Ballmer: Have To Assume Code Will Be AttackedBallmer: Have To Assume Code Will Be Attacked

Microsoft CEO Steve Ballmer reiterated the company's commitment to improving the security of its products this week in Washington, D.C., where he met with Secretary of Homeland Security Tom Ridge and other government officials. Speaking at a luncheon on Wednesday, Ballmer said security is not just one priority but "the top priority" at Microsoft.

He said he's spending a significant amount of the company's $7 billion R&D budget on security measures. Microsoft is creating "isolation" tools that rebuff malicious code and make PCs more resilient to attack, making software updates easier to do, and engineering software with security in mind. "Code needs to be written with the assumption it will be attacked," Ballmer said.

While Windows 2003 has generated 75% fewer security bulletins in its first 11 months than its predecessor, Ballmer acknowledged that there has been a "dramatic increase in the frequency, boldness, and sophistication" of hacker attacks. "These are crimes that we need to anticipate and act against."

While there are no plans to include antivirus software in future operating systems, Ballmer says, Microsoft "can't be close-minded about" it.

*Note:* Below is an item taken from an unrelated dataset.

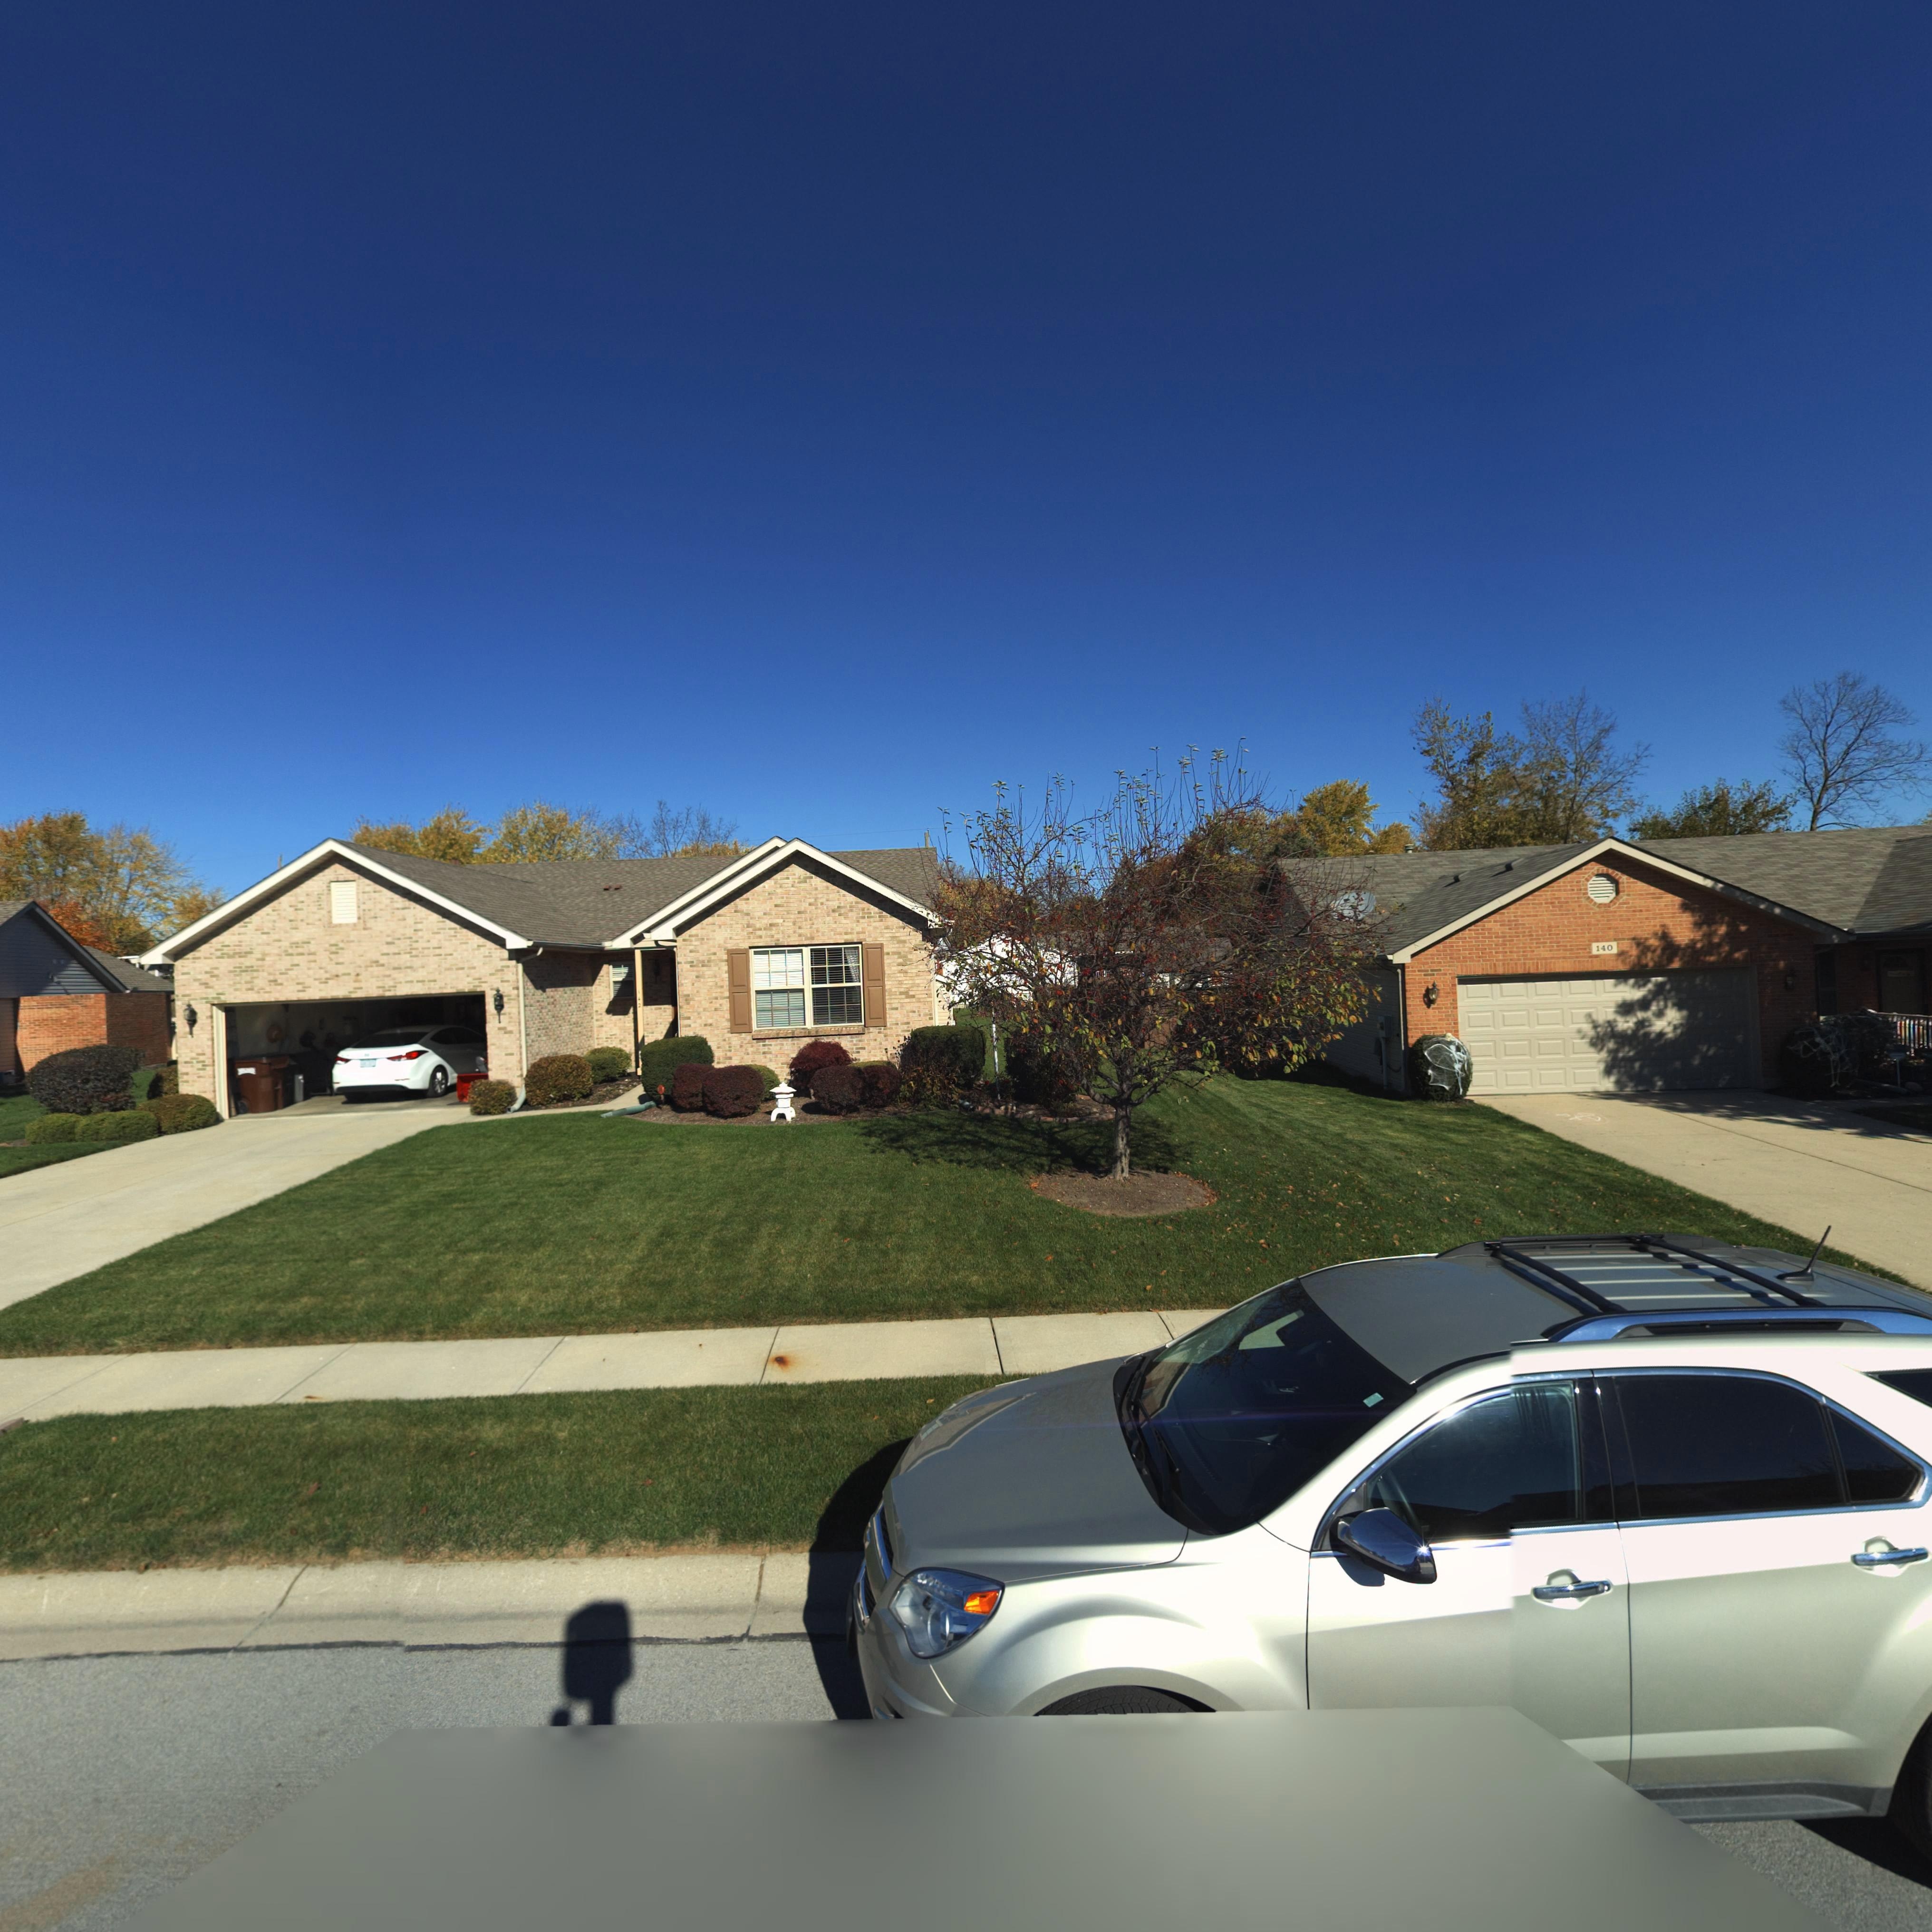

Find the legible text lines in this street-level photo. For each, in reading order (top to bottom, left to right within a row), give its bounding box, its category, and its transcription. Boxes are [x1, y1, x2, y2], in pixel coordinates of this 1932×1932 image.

[1595, 944, 1613, 952] StreetNumber: 140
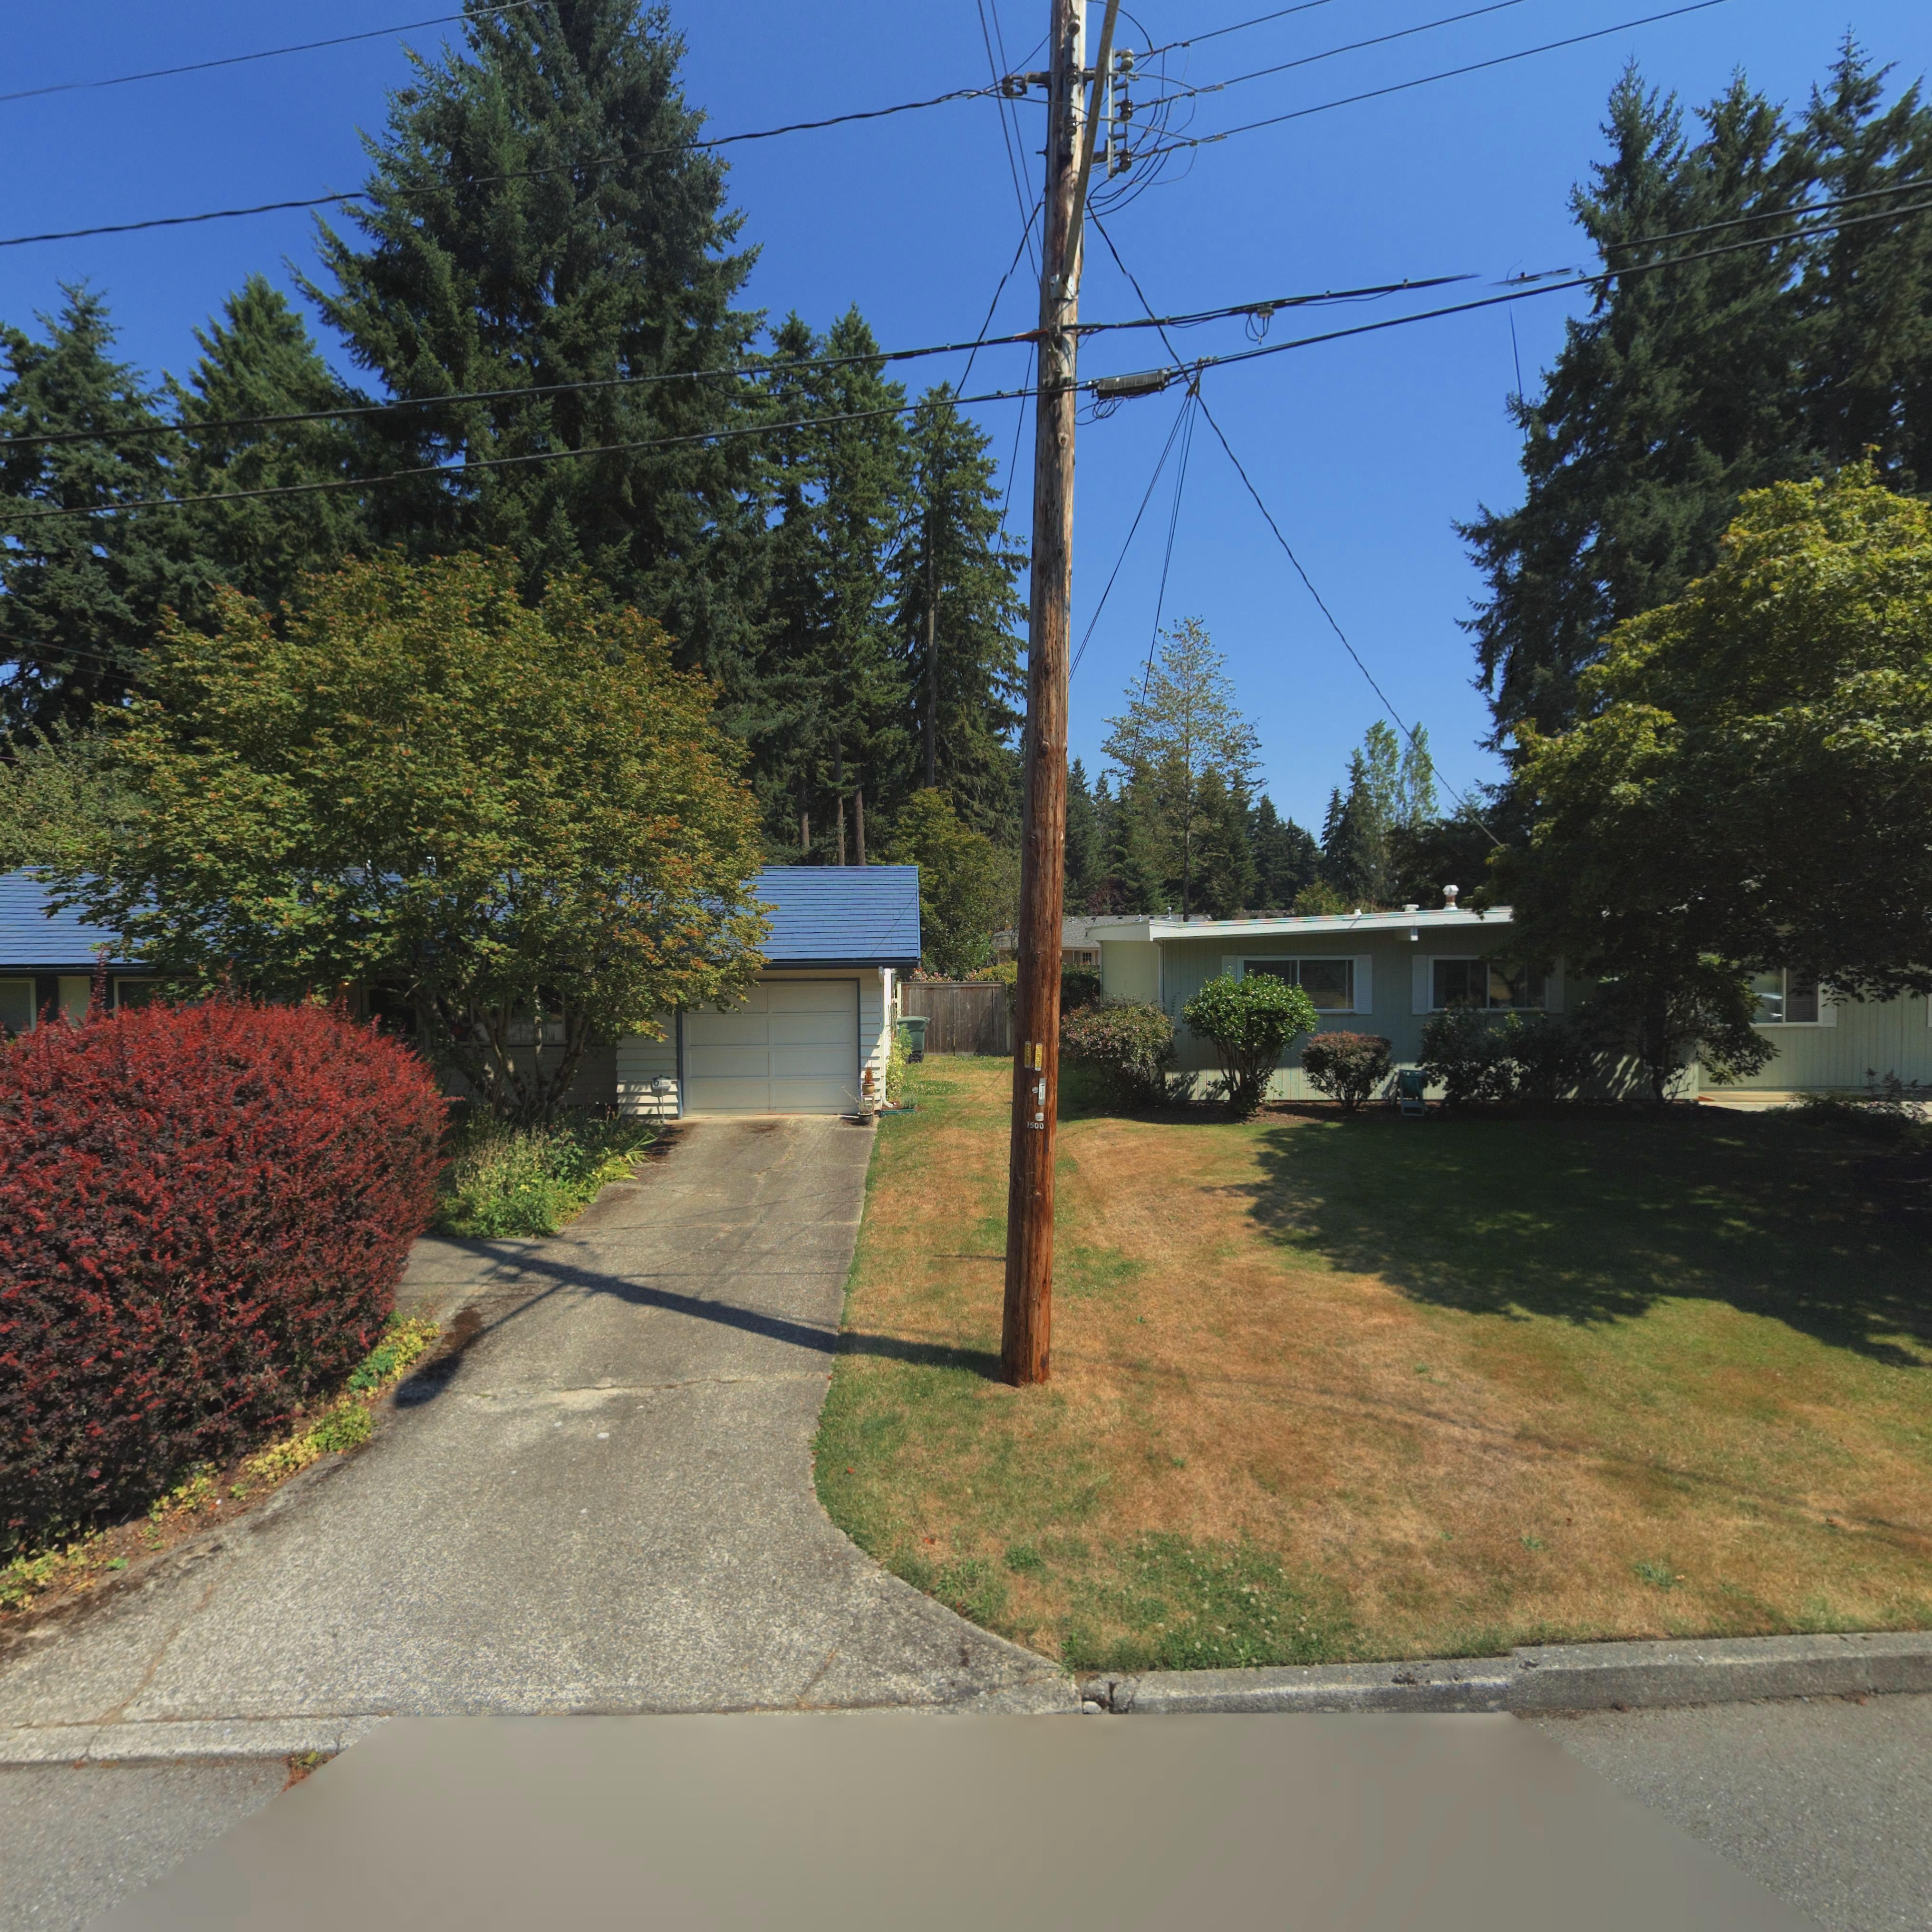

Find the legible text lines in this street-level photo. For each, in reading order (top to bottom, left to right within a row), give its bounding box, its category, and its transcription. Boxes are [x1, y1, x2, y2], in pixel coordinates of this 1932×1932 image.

[1027, 1121, 1044, 1130] StreetNumber: 1500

For the time being, the company will continue to work with RSA, Symantec, and other security-software vendors.

Looking at larger security issues, the head of the Center for Strategic and International Studies, which co-sponsored the luncheon, said homeland security is a public-private endeavor. "The private sector has to lead," said John Hamre, CEO of the Washington think tank.

For his part, Ballmer said government not only has a pivotal role in collaborating with private industry on research and consumer education but also in implementing a criminal-justice system that deters hackers.